= Your goal =
Your answer should consist of each line below that includes the word "revisión".

.....

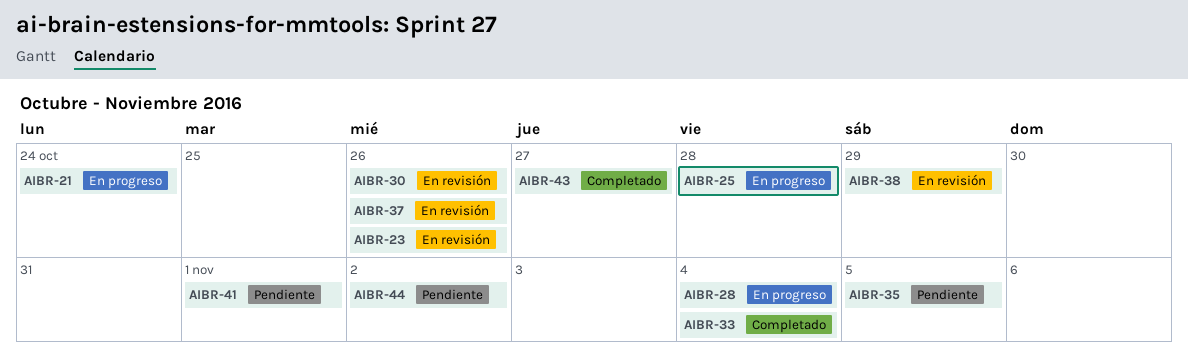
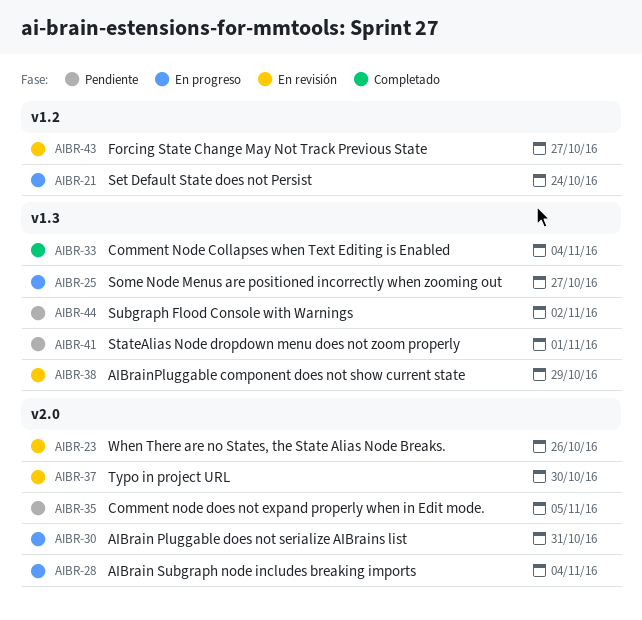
AIBR-25, due: Oct 28 -> Oct 27
AIBR-30, status: En revisión -> En progreso
AIBR-30, due: Oct 26 -> Oct 31
AIBR-37, due: Oct 26 -> Oct 30
AIBR-43, status: Completado -> En revisión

.....

= The answer =
AIBR-30, status: En revisión -> En progreso
AIBR-43, status: Completado -> En revisión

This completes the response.